As against this, in the September quarter, total NPA sales were only Rs 37,382 crore, which nearly doubled to Rs 69,331 crore in the December quarter, according to the data from ARCs.
Most of these offloaded assets are unsecured, microfinance and retail loans, with the list topped by Bandhan Bank which sold Rs 6,872 crore of stressed loans to ARCs in mid-December.
Of the total Rs 69,331 crore NPAs sold to ARCs, as much as Rs 24,814 crore were retail loans in the quarter, which was only Rs 9,093 crore in the September quarter.
This is music to the struggling ARCs which have been left without much business since the NLCT process gained traction. But Q3 also saw a break from this as secured corporate NAP sales rose to Rs 44,517 crore, nearly double of Rs 28,289 crore in the September quarter, and in Q3 retail loans were only Rs 24,814 crore. ARCs have been focusing on other asset classes since then with the thrust being on stressed retail loans.

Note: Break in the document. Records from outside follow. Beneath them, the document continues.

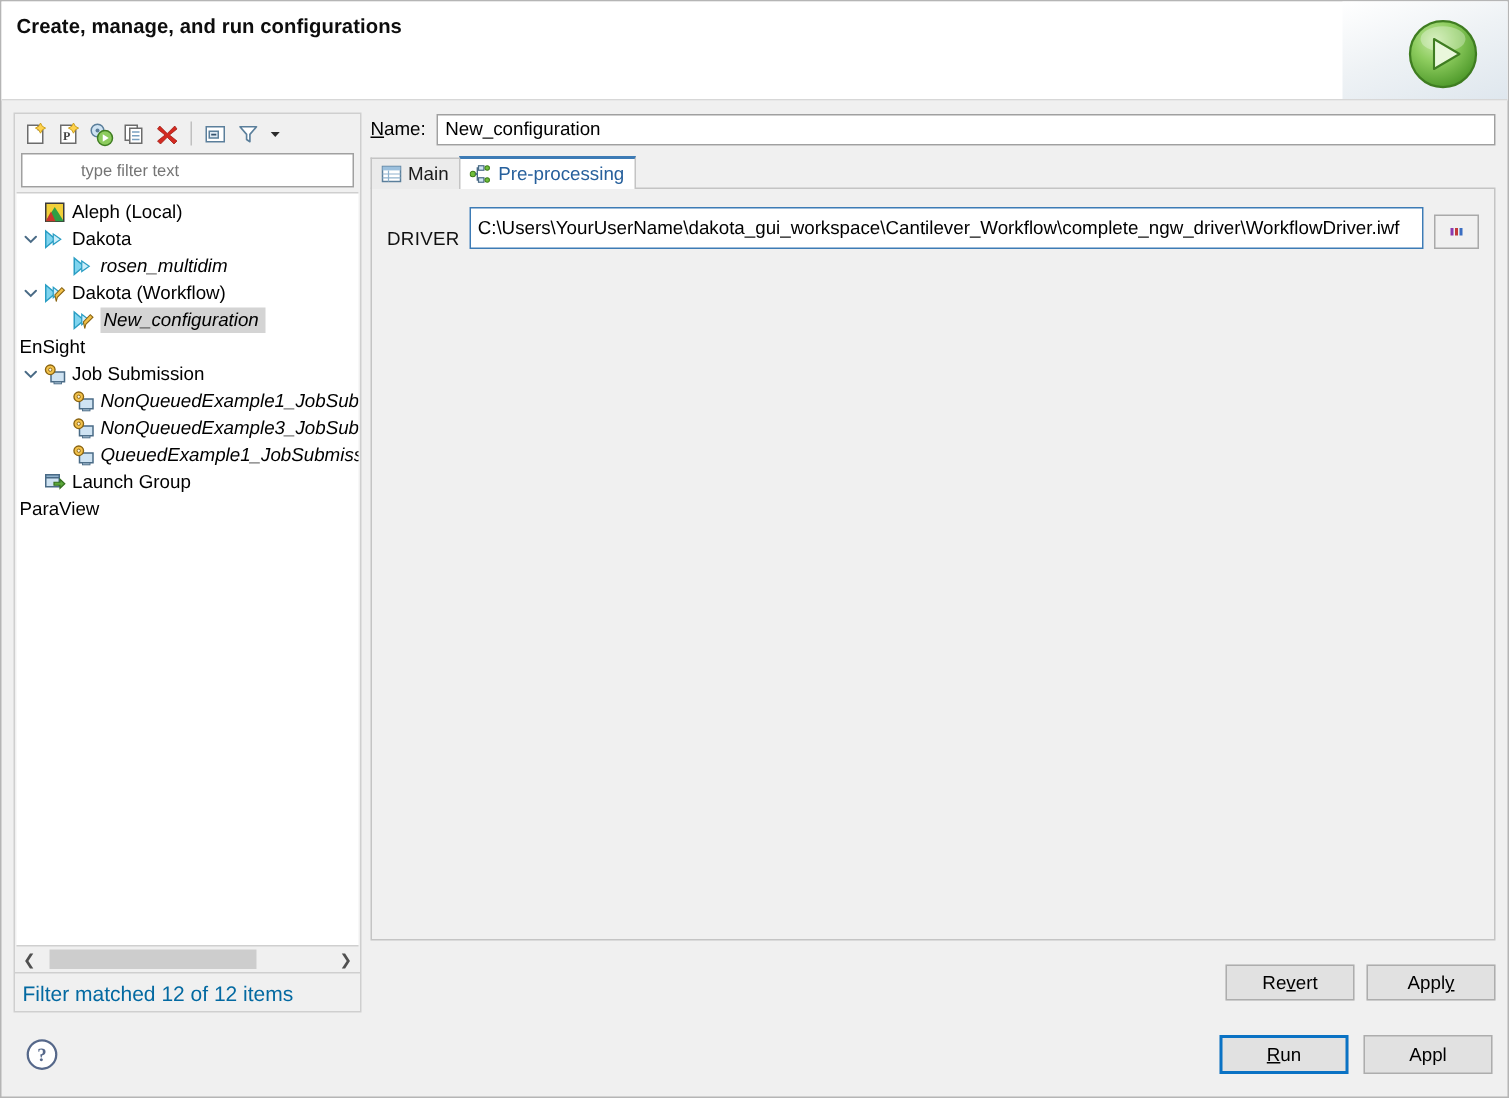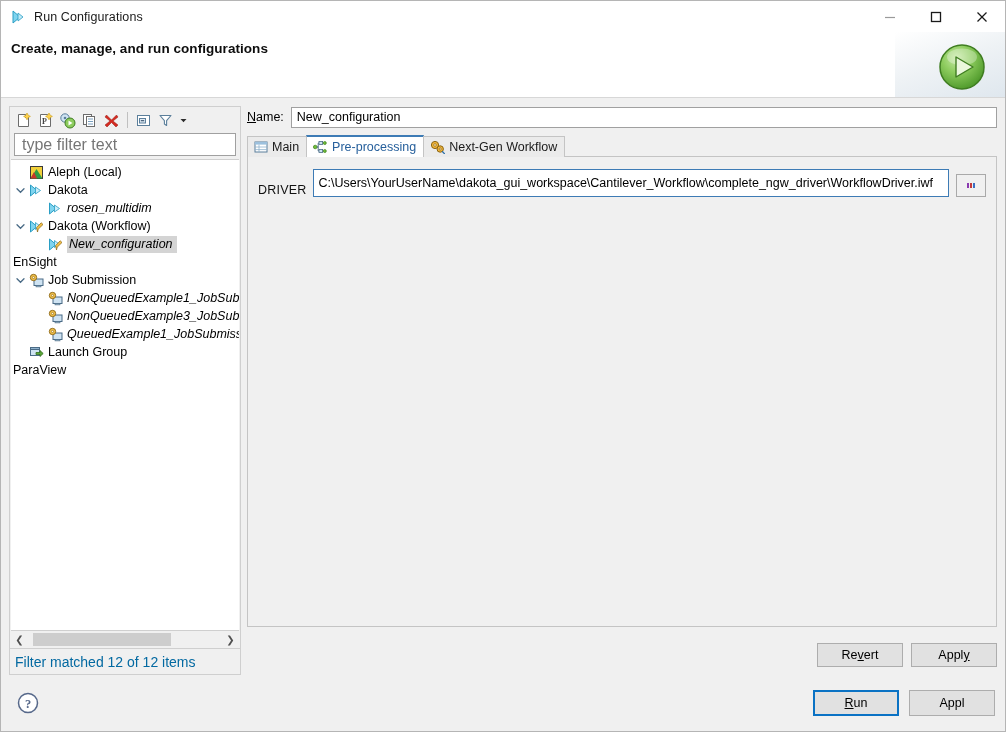--- a/index.html
+++ b/index.html
@@ -395,33 +395,6 @@
 
 <div class="dialog">
 
-  <div class="titlebar">
-    <span class="title-icon">
-      <svg width="16" height="16" viewBox="0 0 16 16">
-        <path d="M2 2 L9 8 L2 14 Z" fill="#7fd4ef" stroke="#2a9ec4" stroke-width="1"></path>
-        <path d="M7 4 L12 8 L7 12 Z" fill="#bfe9f7" stroke="#2a9ec4" stroke-width="0.8"></path>
-      </svg>
-    </span>
-    <span class="title-text">Run Configurations</span>
-    <div class="wincontrols">
-      <div class="wc">
-        <svg width="14" height="14">
-            <line x1="2" y1="7.5" x2="12" y2="7.5" stroke="#9a9a9a" stroke-width="1.2"></line>
-          </svg>
-      </div>
-      <div class="wc">
-        <svg width="14" height="14">
-            <rect x="2.5" y="2.5" width="9" height="9" fill="none" stroke="#1a1a1a" stroke-width="1.3"></rect>
-          </svg>
-      </div>
-      <div class="wc">
-        <svg width="14" height="14">
-            <line x1="2.5" y1="2.5" x2="11.5" y2="11.5" stroke="#1a1a1a" stroke-width="1.3"></line>
-            <line x1="11.5" y1="2.5" x2="2.5" y2="11.5" stroke="#1a1a1a" stroke-width="1.3"></line>
-          </svg>
-      </div>
-    </div>
-  </div>
 
   <div class="header">
     <div class="header-banner"></div>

And ARCs are expecting more assets to come to them in the fourth quarter of the current fiscal as banks are aggressively cleaning up their balance sheets.
On the other hand, being retail heavy, the recovery rates for banks are also very low averaging 15%. For instance, of the Rs 24,814 crore retail loans sold in December, ARCs issued only security receipts (SRs) worth Rs 3,774 crore, which means an implied recovery of just under 15%.
This is in sharp contrast to the September quarter when total sales were much lower at Rs 9,093 crore but were mostly secured loans and SRs stood at Rs 3,118 crore, which means a recovery rate of close to 35%.
But in the December quarter even corporate NPAs, which are secured assets, are seeing very low recovery rates as for the Rs 44,517 crore of secured corporate NPAs sold to ARCs they paid only Rs 4,220 crore in SRs, which means less than 10% recovery.
In comparison, SRs worth Rs 3,603 crore were issued against the NPAs of Rs 24,814 crore sold in the September quarter, implying a recovery of 13%.
Most of these NPA sales are by private sector banks which, according to latest RBI data, added a whopping Rs 1.21 trillion of bad loans to the opening NPA stocks of Rs 1.29 trillion in fiscal 2025. Private sector lenders have been struggling with higher slippages in their retail books, especially personal loans, microfinance loans and credit cards. That stress is rising across the system is clear from this as corporate NPA sales were only Rs 28,289 crore in the September quarter.
In the reporting quarter, Bandhan Bank led the chart selling Rs 3,165 crore NPAs and Rs 3,707 crore of written-off loans to Arcil and Phoenix ARC, respectively, taking the total to Rs 6,872.36 crore. For the Rs 3,165 crore NPAs sold to Arcil, the bank got only Rs 569.75 crore in SRs and retains a substantial 46.75% stake (Rs 266.36 crore) in the SRs issued against this portfolio, while Arcil holds 53.25% or Rs 303.39 crore.
The written off loans were sold to Phoenix which had a principal outstanding of Rs 3,707.11 crore. The ARC offered only Rs 331.97 crore in SRs with the bank retaining 62.16% or Rs 206.37 crore in the SRs, with Phoenix subscribing to 37.84% or Rs 125.60 crore.
The bank holding higher share in the SR means its recovery is very low at 15-16%.